Human Embryonic Kidney 293 (HEK293) cells are a widely used cell line in biological research and biotechnology. They serve as a versatile platform for scientific investigations and the production of biological products. Their value in laboratories stems from specific characteristics.
Origin and Development
HEK293 cells originated in the early 1970s in the Netherlands, developed by Alex van der Eb’s laboratory, with Frank Graham performing the key transformation. The “HEK” stands for Human Embryonic Kidney, indicating their derivation from embryonic kidney tissue. The “293” refers to Graham’s 293rd experiment, where he established this cell line.
The original human embryonic kidney cells were transformed by introducing DNA from adenovirus type 5 (Ad5). This viral DNA integrated into human chromosome 19, immortalizing the cells, allowing them to divide indefinitely in a laboratory setting. While initially derived from kidney tissue, some research suggests a neuronal origin, possibly due to the adenovirus’s preferential transformation of neuronal lineage cells. The HEK293 cells used today are laboratory-grown cell lines, many generations removed from the initial tissue.
Widespread Applications in Research
HEK293 cells are extensively used across scientific disciplines due to their adaptability and efficiency. They are a primary tool in vaccine development and production. For instance, these cells generate viral vectors, such as adenoviruses, which are used to deliver genetic material for vaccines, including some COVID-19 vaccines. Their ability to grow in suspension cultures makes them suitable for large-scale manufacturing processes.
Beyond vaccines, HEK293 cells are used in gene therapy research. They serve as “production factories” for various viral vectors, including lentiviral and adeno-associated viral (AAV) vectors, designed to deliver therapeutic genes to target cells to treat genetic disorders. These cells enable the propagation of modified viruses that can carry new genes into human cells.
Additionally, HEK293 cells play a significant role in producing recombinant proteins. Scientists use them to create large quantities of proteins for research, drug testing, and therapeutic applications. Their human origin ensures that the proteins produced have modifications similar to those found naturally in the human body, which is important for their function and effectiveness. They are also used in cancer research, studying signal transduction, and investigating protein interactions.
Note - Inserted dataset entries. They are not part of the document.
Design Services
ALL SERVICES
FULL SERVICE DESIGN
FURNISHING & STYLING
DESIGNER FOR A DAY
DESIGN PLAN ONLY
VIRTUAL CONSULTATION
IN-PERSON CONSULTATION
Why Scientists Utilize Them
Scientists choose HEK293 cells for their research due to several advantageous characteristics. These cells exhibit robust growth, proliferating rapidly and being easily maintained in laboratory cultures. Their fast growth rate, with a doubling time around 30-36 hours, enables quick experimental results and scalability.
A primary advantage is their high transfection efficiency, meaning they readily take up foreign DNA. This allows researchers to introduce specific genes into the cells and study the resulting protein expression or cellular responses with high reliability. The ease of genetic modification makes them a versatile platform for exploring gene function and producing desired proteins.
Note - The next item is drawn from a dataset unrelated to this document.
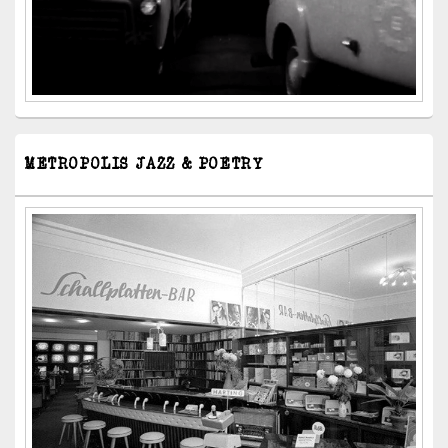
METROPOLIS JAZZ & POETRY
HEK293 cells are also adept at producing large amounts of proteins. Their human origin ensures these proteins undergo human-like post-translational modifications, necessary for proper protein structure and biological activity. This makes them particularly suitable for developing biopharmaceuticals. They can be grown in various formats, including suspension cultures, which facilitates large-scale production.
Addressing Common Inquiries
A common concern relates to HEK293 cells’ origin from embryonic tissue. The HEK293 cells used in research today are immortalized cell lines, laboratory-grown and have been dividing for decades. They are not directly derived from new embryonic tissue for each experiment or production batch. The original cells were obtained in the 1970s, and all current HEK293 cell lines are descendants of that initial culture.
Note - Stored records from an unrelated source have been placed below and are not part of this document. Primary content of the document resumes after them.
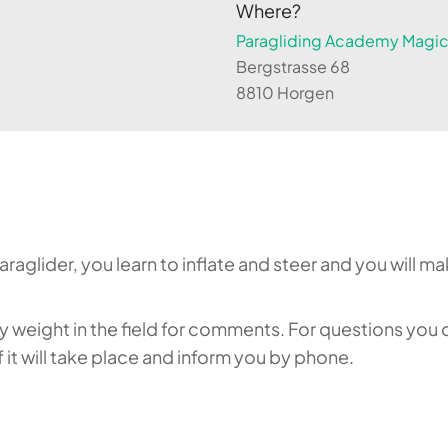
Where?
Paragliding Academy Magicl
Bergstrasse 68
8810 Horgen
aglider, you learn to inflate and steer and you will make
weight in the field for comments. For questions you c
it will take place and inform you by phone.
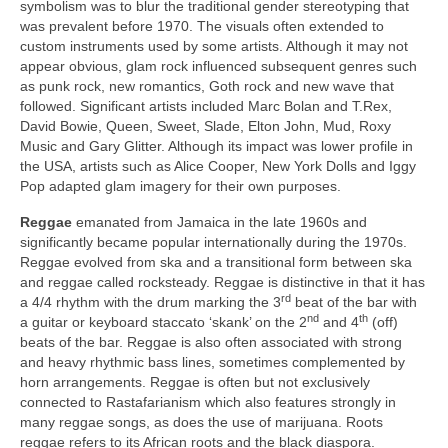
symbolism was to blur the traditional gender stereotyping that
was prevalent before 1970. The visuals often extended to
custom instruments used by some artists. Although it may not
appear obvious, glam rock influenced subsequent genres such
as punk rock, new romantics, Goth rock and new wave that
followed. Significant artists included Marc Bolan and T.Rex,
David Bowie, Queen, Sweet, Slade, Elton John, Mud, Roxy
Music and Gary Glitter. Although its impact was lower profile in
the USA, artists such as Alice Cooper, New York Dolls and Iggy
Pop adapted glam imagery for their own purposes.
Reggae
emanated from Jamaica in the late 1960s and
significantly became popular internationally during the 1970s.
Reggae evolved from ska and a transitional form between ska
and reggae called rocksteady. Reggae is distinctive in that it has
rd
a 4/4 rhythm with the drum marking the 3
beat of the bar with
nd
th
a guitar or keyboard staccato ‘skank’ on the 2
and 4
(off)
beats of the bar. Reggae is also often associated with strong
and heavy rhythmic bass lines, sometimes complemented by
horn arrangements. Reggae is often but not exclusively
connected to Rastafarianism which also features strongly in
many reggae songs, as does the use of marijuana. Roots
reggae refers to its African roots and the black diaspora.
Another question pertains to the presence of these cells in final products like vaccines or medications. Products manufactured using HEK293 cells, such as vaccines, undergo extensive purification processes. These processes ensure the final product contains only the active ingredient, such as viral proteins or genetic material, and is free of any HEK293 cells or cellular debris. Rigorous testing and purification steps are standard in the biopharmaceutical industry to ensure product safety and purity.
The cells are solely used as a factory to produce the desired biological components, which are then harvested and purified. The products themselves do not contain HEK293 cells.